Interview mit Ralph Gottschalg

»Regionalisierung ist ein wichtiger nächster Schritt der Energiewende«

Was wird Ihnen im Hinblick auf das Fraunhofer CSP aus dem Jahr 2024 in besonderer Erinnerung bleiben?

Trotz der herausfordernden Situation für die Solarindustrie ist es uns gelungen, einen Solarcluster Ostdeutschland (SPOT-ON) ins Leben zu rufen, der gezielt die Belange der hiesigen Unternehmen in den Blick nimmt und so ihre Zukunftsfähigkeit unterstützen soll. Eine stärkere Regionalisierung beim Ausbau der erneuerbaren Energien ist in vielerlei Hinsicht ein wichtiger Schritt. Ich freue mich, dass wir für diesen Ansatz viel Rückendeckung aus der Branche und auch Unterstützung aus der Politik bekommen haben. Auf Projektebene ragt für mich das von uns entwickelte »Biomodul« heraus – ein Photovoltaik-Modul, in dem wir fast vollständig auf die Nutzung nachhaltiger Materialien gesetzt haben und so zeigen konnten, wie sich der CO2-Fußabdruck auch in der Produktion von PV-Modulen reduzieren lässt. Persönlich habe ich den Austausch mit Ulrike Jahn (Leiterin des IEA-PVPS Task 13) sehr genossen. Sie gibt dem gesamten Team als neue Kollegin mit außergewöhnlicher Erfahrung viele wertvolle Impulse.

Welche Auftraggeber adressieren Sie und welche Möglichkeiten bietet das Fraunhofer CSP zur Zusammenarbeit an?

Unser zentrales Thema ist die Qualitätssicherung für moderne PV-Lösungen: Wir begleiten den rasanten technologischen Fortschritt mit den notwendigen Anstrengungen für Prüfstandards und Testverfahren, vor allem mit Blick auf die eingesetzten Werkstoffe. Besondere, mittlerweile weltweit anerkannte Expertise können wir beispielsweise bei der Bewertung der Zuverlässigkeit von Polymermaterialien in PV-Anwendungen bieten. Immer wichtiger werden auch Fragestellungen rund um den Schutz geistigen Eigentums.
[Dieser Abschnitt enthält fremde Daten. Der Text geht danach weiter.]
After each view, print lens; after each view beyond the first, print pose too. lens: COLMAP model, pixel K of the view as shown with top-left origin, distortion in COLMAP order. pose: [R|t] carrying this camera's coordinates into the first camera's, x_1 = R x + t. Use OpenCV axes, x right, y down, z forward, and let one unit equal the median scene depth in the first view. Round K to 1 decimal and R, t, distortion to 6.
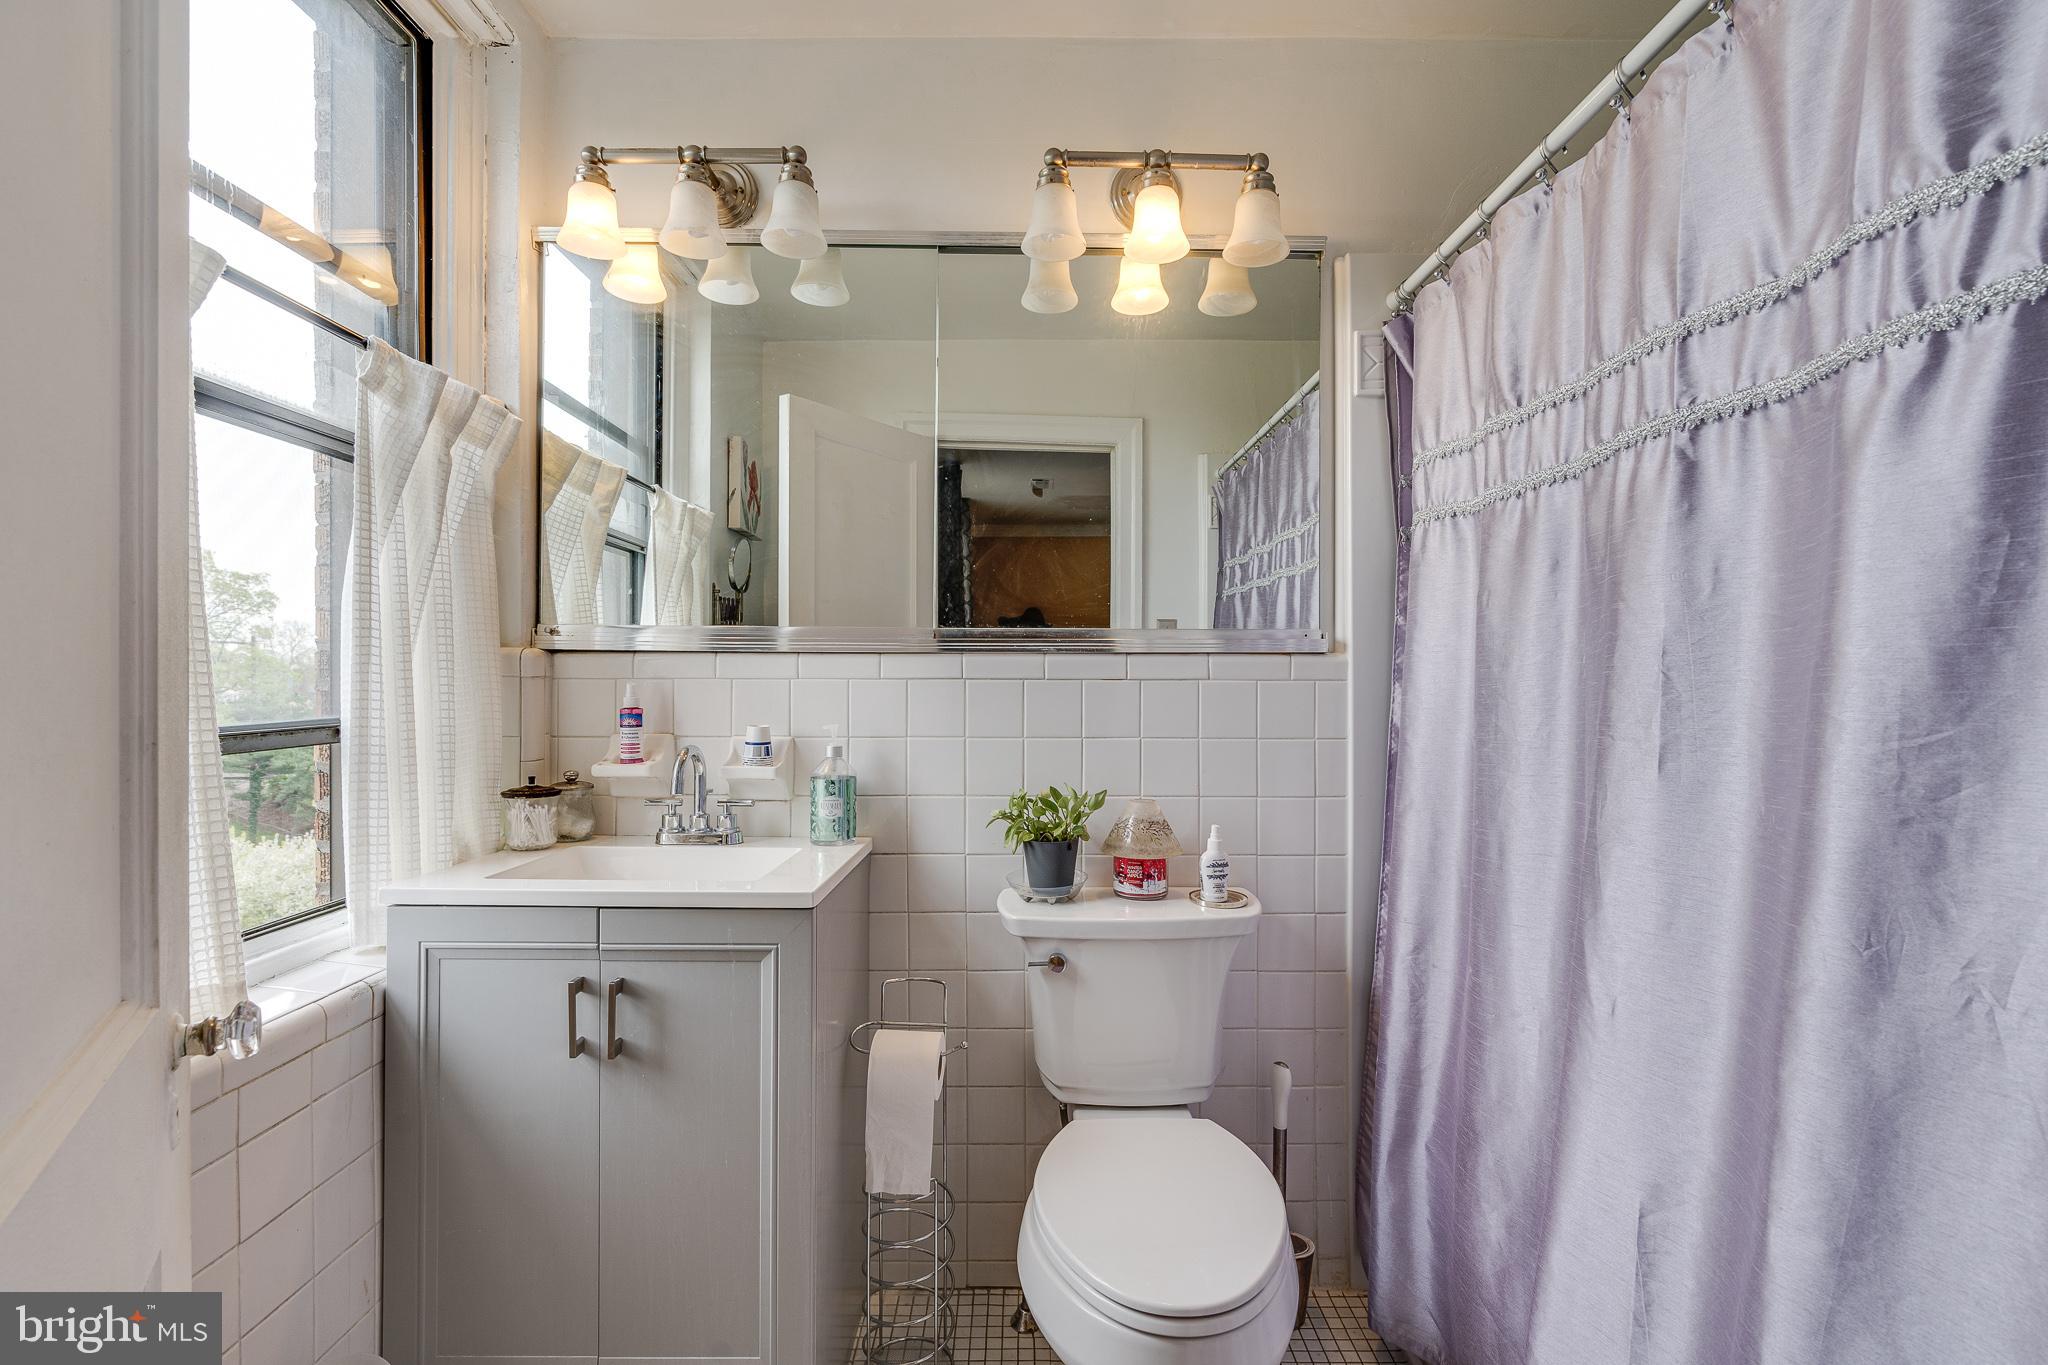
lens RADIAL K [[930.1, 0, 1030.5], [0, 930.1, 664.7], [0, 0, 1]] dist [-0.009836, 0.005105]
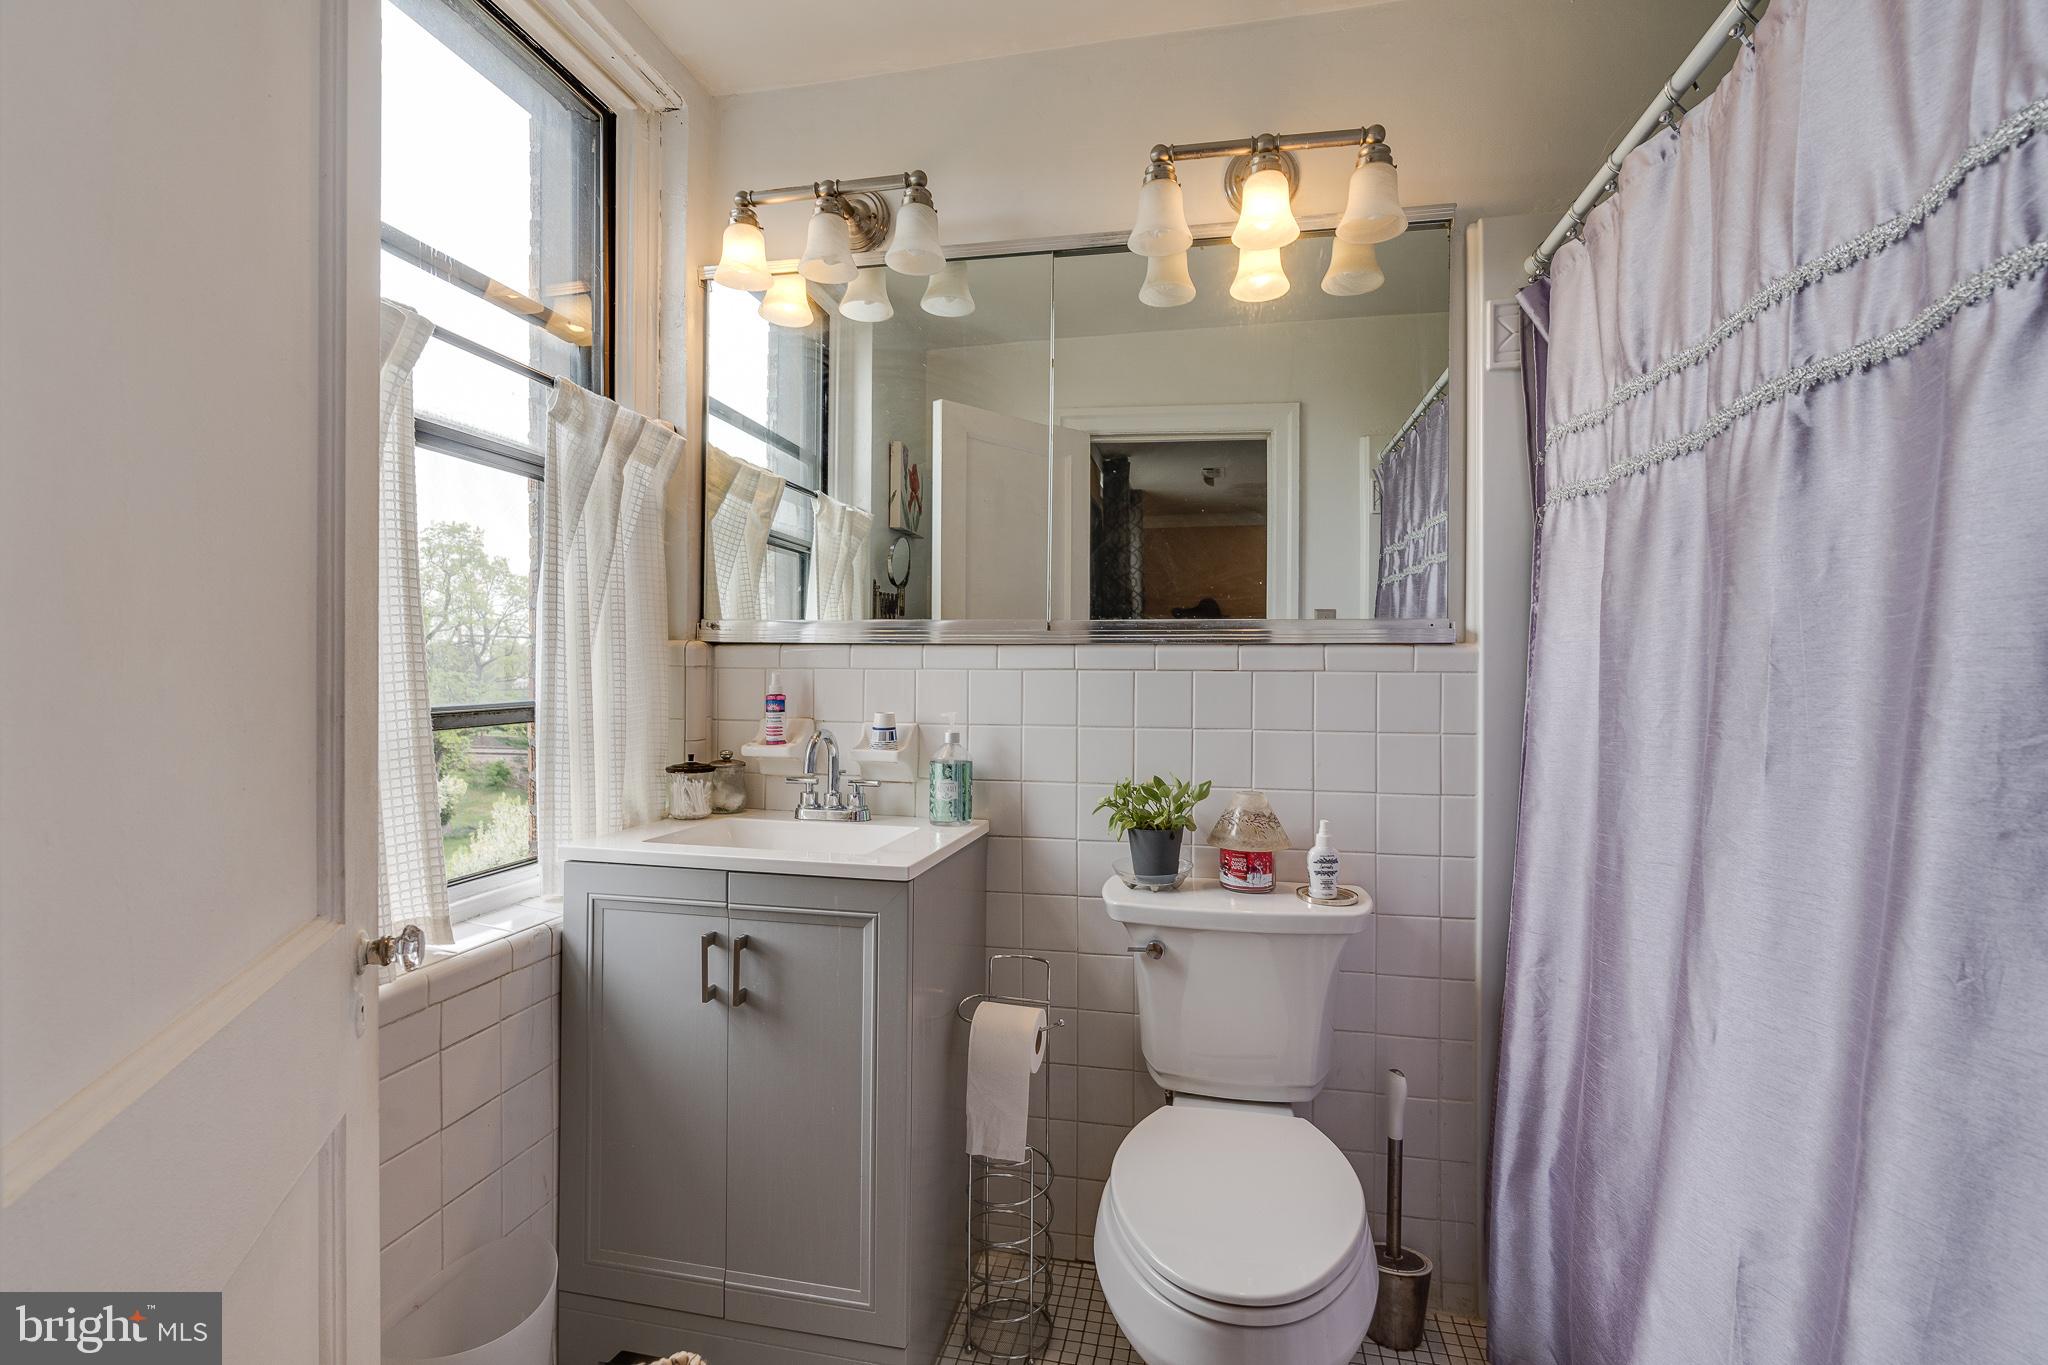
lens RADIAL K [[931.8, 0, 1032.1], [0, 931.8, 656.6], [0, 0, 1]] dist [-0.007256, 0.003426]
pose [[0.977084, 0.000286, -0.212852, 0.110663], [-0.000299, 1.000000, -0.000026, 0.001020], [0.212852, 0.000089, 0.977084, -0.020677]]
Hier können wir unsere Kompetenzen im Mikrostrukturdesign einbringen, und natürlich profitieren wir auch von unserer erstklassigen Ausstattung zur Materialcharakterisierung.

In der EU hat die Erzeugung von Strom aus Photovoltaik und Windkraft 2024 erstmals die von fossilen Kraftwerken übertroffen. Wie bewerten Sie diese Entwicklung?

Dieser Meilenstein belegt, dass erneuerbare Energien zunehmend wettbewerbsfähig und verlässlich sind. Der Trend zeigt auch, dass grüne Investitionen und der Ausbau der Infrastruktur für Erfolge sorgen, und zwar sowohl technologisch und wirtschaftlich als auch beim Blick auf die Versorgungssicherheit Deutschlands und das Erreichen der Klimaziele. Was hier in den vergangenen Jahrzehnten erreicht wurde, ist enorm – auch wenn die Energiewende in politischen Debatten derzeit gerne als Fehlschlag dargestellt wird. Der eingeschlagene Weg muss aber konsequent weiterverfolgt werden, das braucht politischen Willen. Nur so lassen sich ein langfristig stabiler Markt sichern, die Herausforderungen bei der Netzstabilität meistern und die nötigen Lösungen für die Energiespeicherung umsetzen.

Worauf freuen Sie sich im neuen Jahr und was wird 2025 eine besondere Herausforderung?

Ich freue mich darauf, den Solarcluster SPOT-ON weiterbringen und damit unser Know-how für die Kunden direkt in der Region nutzbar machen zu können. Eine Herausforderung, auch für uns als Fraunhofer CSP, bleibt die Situation des produzierenden Gewerbes in der Solarbranche.